Exercise aim: Nothing in the data is to be left out; copy it exactly.

-*-

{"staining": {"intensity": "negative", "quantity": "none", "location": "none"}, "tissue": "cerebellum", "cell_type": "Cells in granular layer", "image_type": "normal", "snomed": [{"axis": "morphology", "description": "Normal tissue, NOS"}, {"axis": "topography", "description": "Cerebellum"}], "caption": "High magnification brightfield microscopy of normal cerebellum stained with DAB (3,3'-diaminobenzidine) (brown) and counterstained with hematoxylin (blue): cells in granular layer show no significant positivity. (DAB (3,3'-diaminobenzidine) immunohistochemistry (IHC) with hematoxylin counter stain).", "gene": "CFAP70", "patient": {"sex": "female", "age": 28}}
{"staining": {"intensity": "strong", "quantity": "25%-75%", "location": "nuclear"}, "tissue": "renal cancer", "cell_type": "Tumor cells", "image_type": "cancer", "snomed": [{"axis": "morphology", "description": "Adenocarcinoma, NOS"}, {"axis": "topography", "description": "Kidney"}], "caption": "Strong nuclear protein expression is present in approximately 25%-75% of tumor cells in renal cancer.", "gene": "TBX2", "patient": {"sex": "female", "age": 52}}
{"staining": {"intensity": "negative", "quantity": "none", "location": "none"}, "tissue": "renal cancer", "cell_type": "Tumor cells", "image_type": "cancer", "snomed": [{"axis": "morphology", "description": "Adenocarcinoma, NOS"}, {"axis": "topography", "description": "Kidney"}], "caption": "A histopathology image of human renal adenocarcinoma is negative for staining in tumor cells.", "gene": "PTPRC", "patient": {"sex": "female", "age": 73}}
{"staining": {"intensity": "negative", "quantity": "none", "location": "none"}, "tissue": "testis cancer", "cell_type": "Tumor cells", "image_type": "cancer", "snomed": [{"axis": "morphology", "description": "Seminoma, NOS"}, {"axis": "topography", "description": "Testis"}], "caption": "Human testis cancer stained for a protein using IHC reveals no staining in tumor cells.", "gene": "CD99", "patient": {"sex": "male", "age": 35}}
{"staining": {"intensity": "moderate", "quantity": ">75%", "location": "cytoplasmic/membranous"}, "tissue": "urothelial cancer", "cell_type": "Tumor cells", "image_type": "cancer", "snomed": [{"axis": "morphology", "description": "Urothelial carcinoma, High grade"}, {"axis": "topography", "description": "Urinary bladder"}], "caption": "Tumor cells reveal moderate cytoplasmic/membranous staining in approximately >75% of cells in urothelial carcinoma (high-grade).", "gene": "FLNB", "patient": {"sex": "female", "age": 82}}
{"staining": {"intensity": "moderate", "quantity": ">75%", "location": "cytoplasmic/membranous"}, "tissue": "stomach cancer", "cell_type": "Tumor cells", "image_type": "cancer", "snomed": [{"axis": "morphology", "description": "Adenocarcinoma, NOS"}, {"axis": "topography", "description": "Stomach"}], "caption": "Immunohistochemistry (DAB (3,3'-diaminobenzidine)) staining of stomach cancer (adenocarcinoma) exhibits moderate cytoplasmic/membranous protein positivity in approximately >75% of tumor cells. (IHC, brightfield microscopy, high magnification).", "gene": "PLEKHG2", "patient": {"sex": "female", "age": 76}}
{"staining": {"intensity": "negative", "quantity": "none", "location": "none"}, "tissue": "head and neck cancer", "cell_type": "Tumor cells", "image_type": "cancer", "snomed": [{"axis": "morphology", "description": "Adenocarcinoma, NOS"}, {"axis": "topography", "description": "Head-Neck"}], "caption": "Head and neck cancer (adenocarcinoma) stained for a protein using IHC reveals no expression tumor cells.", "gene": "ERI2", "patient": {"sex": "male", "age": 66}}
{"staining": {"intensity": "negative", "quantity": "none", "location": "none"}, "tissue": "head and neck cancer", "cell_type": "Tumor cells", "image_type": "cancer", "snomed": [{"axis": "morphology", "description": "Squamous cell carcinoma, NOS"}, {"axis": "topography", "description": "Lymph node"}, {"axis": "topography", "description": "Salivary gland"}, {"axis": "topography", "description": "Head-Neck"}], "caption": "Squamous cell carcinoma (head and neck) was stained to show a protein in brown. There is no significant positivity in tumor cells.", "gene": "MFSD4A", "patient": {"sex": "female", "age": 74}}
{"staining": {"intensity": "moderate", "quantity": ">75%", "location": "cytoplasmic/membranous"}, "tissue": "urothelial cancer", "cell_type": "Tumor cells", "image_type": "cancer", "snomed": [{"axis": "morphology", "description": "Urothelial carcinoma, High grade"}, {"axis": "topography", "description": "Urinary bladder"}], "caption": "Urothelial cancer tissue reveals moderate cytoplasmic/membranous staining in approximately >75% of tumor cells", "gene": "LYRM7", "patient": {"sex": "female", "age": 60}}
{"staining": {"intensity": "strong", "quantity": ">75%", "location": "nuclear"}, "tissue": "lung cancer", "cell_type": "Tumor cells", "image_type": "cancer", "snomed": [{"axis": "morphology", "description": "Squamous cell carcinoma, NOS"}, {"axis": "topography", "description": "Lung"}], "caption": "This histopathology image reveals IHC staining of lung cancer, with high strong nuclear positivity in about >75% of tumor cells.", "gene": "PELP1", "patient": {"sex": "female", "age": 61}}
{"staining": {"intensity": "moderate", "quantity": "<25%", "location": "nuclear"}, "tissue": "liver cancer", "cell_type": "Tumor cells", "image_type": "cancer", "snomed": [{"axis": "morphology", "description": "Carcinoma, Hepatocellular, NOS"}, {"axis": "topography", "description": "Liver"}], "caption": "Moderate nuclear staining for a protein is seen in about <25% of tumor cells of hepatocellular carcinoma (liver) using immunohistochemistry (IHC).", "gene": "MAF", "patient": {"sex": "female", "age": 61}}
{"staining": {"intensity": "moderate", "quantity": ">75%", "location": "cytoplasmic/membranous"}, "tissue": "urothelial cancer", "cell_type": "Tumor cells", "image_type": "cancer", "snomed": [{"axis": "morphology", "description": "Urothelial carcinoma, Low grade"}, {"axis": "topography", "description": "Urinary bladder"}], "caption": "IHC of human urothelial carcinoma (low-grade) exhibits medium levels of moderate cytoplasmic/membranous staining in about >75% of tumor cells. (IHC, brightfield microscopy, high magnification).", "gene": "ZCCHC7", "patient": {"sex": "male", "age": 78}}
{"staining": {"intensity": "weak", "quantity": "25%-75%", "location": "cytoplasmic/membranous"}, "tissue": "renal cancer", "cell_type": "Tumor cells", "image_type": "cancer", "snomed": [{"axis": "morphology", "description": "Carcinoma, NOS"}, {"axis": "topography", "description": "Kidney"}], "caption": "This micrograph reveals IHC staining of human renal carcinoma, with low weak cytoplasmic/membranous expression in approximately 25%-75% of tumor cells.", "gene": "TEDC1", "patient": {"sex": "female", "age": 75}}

-*-

Answer for the task:
{"staining": {"intensity": "negative", "quantity": "none", "location": "none"}, "tissue": "cerebellum", "cell_type": "Cells in granular layer", "image_type": "normal", "snomed": [{"axis": "morphology", "description": "Normal tissue, NOS"}, {"axis": "topography", "description": "Cerebellum"}], "caption": "High magnification brightfield microscopy of normal cerebellum stained with DAB (3,3'-diaminobenzidine) (brown) and counterstained with hematoxylin (blue): cells in granular layer show no significant positivity. (DAB (3,3'-diaminobenzidine) immunohistochemistry (IHC) with hematoxylin counter stain).", "gene": "CFAP70", "patient": {"sex": "female", "age": 28}}
{"staining": {"intensity": "strong", "quantity": "25%-75%", "location": "nuclear"}, "tissue": "renal cancer", "cell_type": "Tumor cells", "image_type": "cancer", "snomed": [{"axis": "morphology", "description": "Adenocarcinoma, NOS"}, {"axis": "topography", "description": "Kidney"}], "caption": "Strong nuclear protein expression is present in approximately 25%-75% of tumor cells in renal cancer.", "gene": "TBX2", "patient": {"sex": "female", "age": 52}}
{"staining": {"intensity": "negative", "quantity": "none", "location": "none"}, "tissue": "renal cancer", "cell_type": "Tumor cells", "image_type": "cancer", "snomed": [{"axis": "morphology", "description": "Adenocarcinoma, NOS"}, {"axis": "topography", "description": "Kidney"}], "caption": "A histopathology image of human renal adenocarcinoma is negative for staining in tumor cells.", "gene": "PTPRC", "patient": {"sex": "female", "age": 73}}
{"staining": {"intensity": "negative", "quantity": "none", "location": "none"}, "tissue": "testis cancer", "cell_type": "Tumor cells", "image_type": "cancer", "snomed": [{"axis": "morphology", "description": "Seminoma, NOS"}, {"axis": "topography", "description": "Testis"}], "caption": "Human testis cancer stained for a protein using IHC reveals no staining in tumor cells.", "gene": "CD99", "patient": {"sex": "male", "age": 35}}
{"staining": {"intensity": "moderate", "quantity": ">75%", "location": "cytoplasmic/membranous"}, "tissue": "urothelial cancer", "cell_type": "Tumor cells", "image_type": "cancer", "snomed": [{"axis": "morphology", "description": "Urothelial carcinoma, High grade"}, {"axis": "topography", "description": "Urinary bladder"}], "caption": "Tumor cells reveal moderate cytoplasmic/membranous staining in approximately >75% of cells in urothelial carcinoma (high-grade).", "gene": "FLNB", "patient": {"sex": "female", "age": 82}}
{"staining": {"intensity": "moderate", "quantity": ">75%", "location": "cytoplasmic/membranous"}, "tissue": "stomach cancer", "cell_type": "Tumor cells", "image_type": "cancer", "snomed": [{"axis": "morphology", "description": "Adenocarcinoma, NOS"}, {"axis": "topography", "description": "Stomach"}], "caption": "Immunohistochemistry (DAB (3,3'-diaminobenzidine)) staining of stomach cancer (adenocarcinoma) exhibits moderate cytoplasmic/membranous protein positivity in approximately >75% of tumor cells. (IHC, brightfield microscopy, high magnification).", "gene": "PLEKHG2", "patient": {"sex": "female", "age": 76}}
{"staining": {"intensity": "negative", "quantity": "none", "location": "none"}, "tissue": "head and neck cancer", "cell_type": "Tumor cells", "image_type": "cancer", "snomed": [{"axis": "morphology", "description": "Adenocarcinoma, NOS"}, {"axis": "topography", "description": "Head-Neck"}], "caption": "Head and neck cancer (adenocarcinoma) stained for a protein using IHC reveals no expression tumor cells.", "gene": "ERI2", "patient": {"sex": "male", "age": 66}}
{"staining": {"intensity": "negative", "quantity": "none", "location": "none"}, "tissue": "head and neck cancer", "cell_type": "Tumor cells", "image_type": "cancer", "snomed": [{"axis": "morphology", "description": "Squamous cell carcinoma, NOS"}, {"axis": "topography", "description": "Lymph node"}, {"axis": "topography", "description": "Salivary gland"}, {"axis": "topography", "description": "Head-Neck"}], "caption": "Squamous cell carcinoma (head and neck) was stained to show a protein in brown. There is no significant positivity in tumor cells.", "gene": "MFSD4A", "patient": {"sex": "female", "age": 74}}
{"staining": {"intensity": "moderate", "quantity": ">75%", "location": "cytoplasmic/membranous"}, "tissue": "urothelial cancer", "cell_type": "Tumor cells", "image_type": "cancer", "snomed": [{"axis": "morphology", "description": "Urothelial carcinoma, High grade"}, {"axis": "topography", "description": "Urinary bladder"}], "caption": "Urothelial cancer tissue reveals moderate cytoplasmic/membranous staining in approximately >75% of tumor cells", "gene": "LYRM7", "patient": {"sex": "female", "age": 60}}
{"staining": {"intensity": "strong", "quantity": ">75%", "location": "nuclear"}, "tissue": "lung cancer", "cell_type": "Tumor cells", "image_type": "cancer", "snomed": [{"axis": "morphology", "description": "Squamous cell carcinoma, NOS"}, {"axis": "topography", "description": "Lung"}], "caption": "This histopathology image reveals IHC staining of lung cancer, with high strong nuclear positivity in about >75% of tumor cells.", "gene": "PELP1", "patient": {"sex": "female", "age": 61}}
{"staining": {"intensity": "moderate", "quantity": "<25%", "location": "nuclear"}, "tissue": "liver cancer", "cell_type": "Tumor cells", "image_type": "cancer", "snomed": [{"axis": "morphology", "description": "Carcinoma, Hepatocellular, NOS"}, {"axis": "topography", "description": "Liver"}], "caption": "Moderate nuclear staining for a protein is seen in about <25% of tumor cells of hepatocellular carcinoma (liver) using immunohistochemistry (IHC).", "gene": "MAF", "patient": {"sex": "female", "age": 61}}
{"staining": {"intensity": "moderate", "quantity": ">75%", "location": "cytoplasmic/membranous"}, "tissue": "urothelial cancer", "cell_type": "Tumor cells", "image_type": "cancer", "snomed": [{"axis": "morphology", "description": "Urothelial carcinoma, Low grade"}, {"axis": "topography", "description": "Urinary bladder"}], "caption": "IHC of human urothelial carcinoma (low-grade) exhibits medium levels of moderate cytoplasmic/membranous staining in about >75% of tumor cells. (IHC, brightfield microscopy, high magnification).", "gene": "ZCCHC7", "patient": {"sex": "male", "age": 78}}
{"staining": {"intensity": "weak", "quantity": "25%-75%", "location": "cytoplasmic/membranous"}, "tissue": "renal cancer", "cell_type": "Tumor cells", "image_type": "cancer", "snomed": [{"axis": "morphology", "description": "Carcinoma, NOS"}, {"axis": "topography", "description": "Kidney"}], "caption": "This micrograph reveals IHC staining of human renal carcinoma, with low weak cytoplasmic/membranous expression in approximately 25%-75% of tumor cells.", "gene": "TEDC1", "patient": {"sex": "female", "age": 75}}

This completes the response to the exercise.